I am married and have experienced a mild domestic violence but I don't think its that serious. One thing I do not want is a divorce. Does most domestic violence result in divorce?

Attorney Answers 3


  1. You may want to attend a battered spouses meeting or group. That may lead your spouse to attend a batterer's program. That way, you make an informed decision whether to continue. No amount of domestice violence is acceptable, but with counseling and group the couple may arrive at a violence free relationship. Violence is serious; so is divorce.

    We do not have a client/attorney relationship until you make an appointment, we discuss your case face to face, I accept a retainer, and we explictly agree to enter into representation.


  2. I am sorry that you are going through this. Non one can tell you how to live your life and please remember you have one, you live in a free country and men and women fought and lost their lives to protect that freedom. No one should ever touch you if you don't want them to and that includes your husband and your family. Please seek some therapy of some sort and as my esteemed collegue so perfectly stated, there are batterers classes that show the truth. take care and please be safe.

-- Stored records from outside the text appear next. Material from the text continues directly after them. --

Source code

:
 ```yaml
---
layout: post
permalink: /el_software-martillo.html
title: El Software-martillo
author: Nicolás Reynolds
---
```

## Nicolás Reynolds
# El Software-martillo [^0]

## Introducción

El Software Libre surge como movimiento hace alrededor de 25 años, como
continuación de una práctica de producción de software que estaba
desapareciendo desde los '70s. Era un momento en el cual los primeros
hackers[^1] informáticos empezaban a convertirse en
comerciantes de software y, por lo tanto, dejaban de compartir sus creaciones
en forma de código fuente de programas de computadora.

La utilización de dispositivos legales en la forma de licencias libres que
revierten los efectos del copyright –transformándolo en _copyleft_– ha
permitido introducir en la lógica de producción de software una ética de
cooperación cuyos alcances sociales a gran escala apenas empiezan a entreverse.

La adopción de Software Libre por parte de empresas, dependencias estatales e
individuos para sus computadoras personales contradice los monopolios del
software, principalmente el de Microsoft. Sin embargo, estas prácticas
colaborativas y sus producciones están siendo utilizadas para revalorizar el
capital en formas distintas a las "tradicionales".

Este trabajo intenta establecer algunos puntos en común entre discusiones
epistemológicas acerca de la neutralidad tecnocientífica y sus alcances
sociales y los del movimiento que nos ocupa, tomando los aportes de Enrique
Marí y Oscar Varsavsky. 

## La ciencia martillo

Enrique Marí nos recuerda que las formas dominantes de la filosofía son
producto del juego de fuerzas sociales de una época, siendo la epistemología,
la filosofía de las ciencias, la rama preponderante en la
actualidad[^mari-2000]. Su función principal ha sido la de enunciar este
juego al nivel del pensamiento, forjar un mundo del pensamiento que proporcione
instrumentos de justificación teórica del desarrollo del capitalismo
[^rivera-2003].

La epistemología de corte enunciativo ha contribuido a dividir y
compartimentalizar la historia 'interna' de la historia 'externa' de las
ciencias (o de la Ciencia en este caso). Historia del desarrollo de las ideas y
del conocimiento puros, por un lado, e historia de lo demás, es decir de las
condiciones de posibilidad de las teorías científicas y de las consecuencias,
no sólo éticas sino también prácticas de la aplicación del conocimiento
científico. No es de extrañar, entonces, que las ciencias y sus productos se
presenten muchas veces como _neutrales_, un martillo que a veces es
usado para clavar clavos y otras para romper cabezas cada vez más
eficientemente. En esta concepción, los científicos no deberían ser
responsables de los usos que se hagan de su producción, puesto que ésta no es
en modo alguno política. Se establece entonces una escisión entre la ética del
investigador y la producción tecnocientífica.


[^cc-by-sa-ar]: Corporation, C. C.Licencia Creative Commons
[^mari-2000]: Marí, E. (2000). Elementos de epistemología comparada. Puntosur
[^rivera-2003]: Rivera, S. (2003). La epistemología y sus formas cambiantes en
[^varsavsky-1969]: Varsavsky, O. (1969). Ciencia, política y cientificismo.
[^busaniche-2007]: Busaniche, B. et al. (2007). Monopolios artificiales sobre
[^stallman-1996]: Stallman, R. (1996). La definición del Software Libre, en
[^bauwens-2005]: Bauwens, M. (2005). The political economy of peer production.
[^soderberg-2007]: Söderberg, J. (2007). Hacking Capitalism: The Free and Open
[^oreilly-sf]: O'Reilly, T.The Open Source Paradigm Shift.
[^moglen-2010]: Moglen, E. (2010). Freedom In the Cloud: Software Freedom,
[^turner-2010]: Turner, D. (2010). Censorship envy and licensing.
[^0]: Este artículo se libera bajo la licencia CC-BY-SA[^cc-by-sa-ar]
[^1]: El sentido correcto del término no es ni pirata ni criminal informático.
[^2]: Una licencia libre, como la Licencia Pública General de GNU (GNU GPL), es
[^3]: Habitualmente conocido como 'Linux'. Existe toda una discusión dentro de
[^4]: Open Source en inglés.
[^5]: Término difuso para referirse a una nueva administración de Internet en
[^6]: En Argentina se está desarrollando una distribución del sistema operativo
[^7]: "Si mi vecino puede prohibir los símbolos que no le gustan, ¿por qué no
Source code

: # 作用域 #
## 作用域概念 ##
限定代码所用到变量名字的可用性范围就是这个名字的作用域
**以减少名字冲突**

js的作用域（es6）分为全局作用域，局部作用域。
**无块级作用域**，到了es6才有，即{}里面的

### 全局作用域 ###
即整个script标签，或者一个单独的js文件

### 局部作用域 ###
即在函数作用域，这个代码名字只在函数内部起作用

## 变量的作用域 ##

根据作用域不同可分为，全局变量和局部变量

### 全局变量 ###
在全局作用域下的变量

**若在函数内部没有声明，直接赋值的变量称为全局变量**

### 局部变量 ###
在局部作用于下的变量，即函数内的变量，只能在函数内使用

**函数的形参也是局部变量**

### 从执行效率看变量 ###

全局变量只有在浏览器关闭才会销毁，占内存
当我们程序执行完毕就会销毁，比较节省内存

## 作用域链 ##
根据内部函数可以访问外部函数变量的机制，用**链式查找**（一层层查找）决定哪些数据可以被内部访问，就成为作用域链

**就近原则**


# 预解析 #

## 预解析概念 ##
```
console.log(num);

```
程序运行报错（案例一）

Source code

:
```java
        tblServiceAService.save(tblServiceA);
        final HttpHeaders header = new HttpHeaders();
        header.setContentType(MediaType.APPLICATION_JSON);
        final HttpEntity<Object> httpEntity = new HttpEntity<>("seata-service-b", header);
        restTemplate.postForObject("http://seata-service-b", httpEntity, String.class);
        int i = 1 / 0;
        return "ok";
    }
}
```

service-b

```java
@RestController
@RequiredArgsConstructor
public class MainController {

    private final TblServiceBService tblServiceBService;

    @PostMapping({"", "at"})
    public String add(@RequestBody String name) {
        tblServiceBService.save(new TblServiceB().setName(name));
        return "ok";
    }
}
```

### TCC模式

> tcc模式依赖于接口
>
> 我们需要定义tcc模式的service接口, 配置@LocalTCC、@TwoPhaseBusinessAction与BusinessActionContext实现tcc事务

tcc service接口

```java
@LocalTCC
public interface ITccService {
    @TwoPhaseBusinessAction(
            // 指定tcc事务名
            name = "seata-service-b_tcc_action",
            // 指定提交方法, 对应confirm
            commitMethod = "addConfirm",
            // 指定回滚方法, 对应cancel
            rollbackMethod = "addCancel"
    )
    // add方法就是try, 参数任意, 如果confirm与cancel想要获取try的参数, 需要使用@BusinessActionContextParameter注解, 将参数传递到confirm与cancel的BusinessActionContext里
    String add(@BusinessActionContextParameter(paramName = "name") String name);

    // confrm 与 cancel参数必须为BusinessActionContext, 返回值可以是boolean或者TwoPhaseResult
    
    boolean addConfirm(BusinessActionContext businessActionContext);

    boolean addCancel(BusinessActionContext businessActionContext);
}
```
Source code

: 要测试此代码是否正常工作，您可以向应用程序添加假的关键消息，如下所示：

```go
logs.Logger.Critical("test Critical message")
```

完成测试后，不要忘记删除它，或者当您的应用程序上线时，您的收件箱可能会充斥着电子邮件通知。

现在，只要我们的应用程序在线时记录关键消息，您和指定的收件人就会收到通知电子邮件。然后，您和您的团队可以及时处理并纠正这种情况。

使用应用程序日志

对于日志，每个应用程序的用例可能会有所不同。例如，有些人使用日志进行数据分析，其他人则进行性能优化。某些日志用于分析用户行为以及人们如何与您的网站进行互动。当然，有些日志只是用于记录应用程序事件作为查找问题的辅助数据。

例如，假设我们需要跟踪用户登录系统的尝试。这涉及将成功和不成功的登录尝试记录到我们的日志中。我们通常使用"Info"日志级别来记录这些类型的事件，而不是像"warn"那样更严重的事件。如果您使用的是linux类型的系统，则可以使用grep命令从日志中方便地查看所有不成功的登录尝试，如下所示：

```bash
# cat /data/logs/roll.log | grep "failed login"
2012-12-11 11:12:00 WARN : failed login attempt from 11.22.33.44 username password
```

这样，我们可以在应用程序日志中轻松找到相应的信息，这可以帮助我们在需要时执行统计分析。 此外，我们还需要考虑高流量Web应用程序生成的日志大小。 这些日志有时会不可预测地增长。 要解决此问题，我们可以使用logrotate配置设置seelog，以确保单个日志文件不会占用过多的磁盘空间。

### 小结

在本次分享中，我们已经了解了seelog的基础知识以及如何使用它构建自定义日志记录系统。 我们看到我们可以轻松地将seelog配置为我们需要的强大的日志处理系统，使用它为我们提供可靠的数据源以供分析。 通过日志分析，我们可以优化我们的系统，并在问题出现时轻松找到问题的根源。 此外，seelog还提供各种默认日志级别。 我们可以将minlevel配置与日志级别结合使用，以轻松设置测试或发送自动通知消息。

    Legal disclaimer: The response given is not intended to create, nor does it create an ongoing duty to respond to questions. The response does not form an attorney-client relationship, nor is it intended to be anything other than the educated opinion of the author. It should not be relied upon as legal advice. The response given is based upon the limited facts provided by the person asking the question. To the extent additional or different facts exist, the response might possibly change. Attorney is licensed to practice law only in the State of Massachusetts. Responses are based solely on Massachusetts law unless stated otherwise.


  3. The advice my colleagues have offered you is very sound, and I encourage you to seek the counseling they suggest. Domestic violence can escalate over time, and can disguise itself, at least in the beginning, as controlling behavior, unjustified jealousy and accusations of infidelity, and isolating the victim from sources of support, such as family and friends. In my experience, victims often blame themselves for their own abuse, make excuses for the abuser's behavior, and underestimate the impact the violence directed at them may have on their children. If any of this sounds familiar to you, I urge you to seek help. It may be that the violence you experienced was a one-time, never to be repeated thing, but please do not allow yourself to be harmed in the name of trying to keep your marriage together. You deserve so much more than that. I wish you the best.